Nicolas Batum (ailier de l'équipe de France): "C'est un bon pas, mais on ne veut pas se satisfaire de ça, on veut terminer premiers du groupe, on veut battre les Lituaniens et continuer à progresser. On n'était pas très concentrés, pas très rigoureux aujourd'hui, mais on a préservé l'essentiel, la victoire. Ce matche montre qu'on a pas mal mûri même s'il n'a pas été fantastique. Je savais que je devais prendre les choses en main aujourd'hui car Mike (Gelabale) était un peu fatigué. J'essaie de garder la tête froide, j'ai la chance de pouvoir regarder
Brandon Roy tous les soirs dans mon équipe (NBA de Portland). J'apprends beaucoup de ce mec-là, dans les fins de match, je copie son jeu."

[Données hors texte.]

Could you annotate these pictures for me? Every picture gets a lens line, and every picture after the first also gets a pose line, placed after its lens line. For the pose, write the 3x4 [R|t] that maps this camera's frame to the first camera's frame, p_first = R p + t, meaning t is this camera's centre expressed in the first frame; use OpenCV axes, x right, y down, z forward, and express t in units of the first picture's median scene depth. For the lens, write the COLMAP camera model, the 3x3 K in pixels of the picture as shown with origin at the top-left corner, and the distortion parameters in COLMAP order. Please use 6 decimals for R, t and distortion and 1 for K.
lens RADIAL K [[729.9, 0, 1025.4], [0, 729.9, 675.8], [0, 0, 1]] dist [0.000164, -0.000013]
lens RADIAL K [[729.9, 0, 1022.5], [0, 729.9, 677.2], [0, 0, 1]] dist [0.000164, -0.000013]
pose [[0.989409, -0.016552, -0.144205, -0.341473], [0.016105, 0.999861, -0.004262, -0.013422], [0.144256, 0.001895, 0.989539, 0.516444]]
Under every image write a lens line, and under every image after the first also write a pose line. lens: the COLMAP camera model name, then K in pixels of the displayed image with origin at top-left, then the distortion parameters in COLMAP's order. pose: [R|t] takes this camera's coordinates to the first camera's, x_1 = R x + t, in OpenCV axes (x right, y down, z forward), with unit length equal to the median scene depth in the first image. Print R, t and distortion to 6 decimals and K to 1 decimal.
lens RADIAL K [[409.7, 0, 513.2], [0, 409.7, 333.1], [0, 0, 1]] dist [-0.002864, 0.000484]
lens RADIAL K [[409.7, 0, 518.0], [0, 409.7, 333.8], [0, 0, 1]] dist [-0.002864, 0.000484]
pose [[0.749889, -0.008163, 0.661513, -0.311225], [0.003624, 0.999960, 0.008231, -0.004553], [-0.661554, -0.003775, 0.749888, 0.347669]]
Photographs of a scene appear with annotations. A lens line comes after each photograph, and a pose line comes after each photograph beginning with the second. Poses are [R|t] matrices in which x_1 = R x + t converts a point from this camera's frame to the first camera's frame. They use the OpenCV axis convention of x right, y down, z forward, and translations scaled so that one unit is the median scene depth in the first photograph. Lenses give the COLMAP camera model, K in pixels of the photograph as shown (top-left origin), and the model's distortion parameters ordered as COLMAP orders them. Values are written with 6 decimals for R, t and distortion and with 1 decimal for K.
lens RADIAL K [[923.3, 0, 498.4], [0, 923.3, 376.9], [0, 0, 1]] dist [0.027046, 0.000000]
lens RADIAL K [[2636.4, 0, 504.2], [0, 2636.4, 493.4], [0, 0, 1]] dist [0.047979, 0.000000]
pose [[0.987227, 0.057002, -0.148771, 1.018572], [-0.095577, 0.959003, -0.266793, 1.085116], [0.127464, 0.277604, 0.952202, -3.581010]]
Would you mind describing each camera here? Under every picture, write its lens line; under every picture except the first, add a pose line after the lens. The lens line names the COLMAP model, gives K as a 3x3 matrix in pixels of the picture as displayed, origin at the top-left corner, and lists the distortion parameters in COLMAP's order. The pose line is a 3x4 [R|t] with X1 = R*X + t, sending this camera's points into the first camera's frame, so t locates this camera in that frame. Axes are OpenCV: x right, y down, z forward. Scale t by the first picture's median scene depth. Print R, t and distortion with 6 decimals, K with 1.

Mickaël Gelabale (ailier de l'équipe de France): "C'est une revanche mais cette victoire nous permet surtout de rester dans nos objectifs. Leur zone nous a bien gênés. Je pense qu'on va la travailler demain à l'entraînement. Ils nous ont bien coupés, empêchés de jouer et ça ne nous correspond pas. A nous de nous remettre dans le droit chemin. Sur les lancers francs de la fin, j'étais vraiment très concentré. Tout se joue là-dessus."
Ali Traoré (pivot de l'équipe de France): "C'est une grosse satisfaction, maintenant, on veut finir premiers du groupe. C'est bien de voir qu'on peut gagner des matches dans un contexte difficile. On a montré du coeur. On était un peu endormis et on a commencé très mollement, mais on a su faire preuve de caractère. On a écopé d'un avertissements sans frais. A la mi-temps, le coach nous a réveillés, il sentait qu'on dormait. Moi, je commence à trop réfléchir, ça me met dans le dur, heureusement que sur la fin j'ai pu aider l'équipe."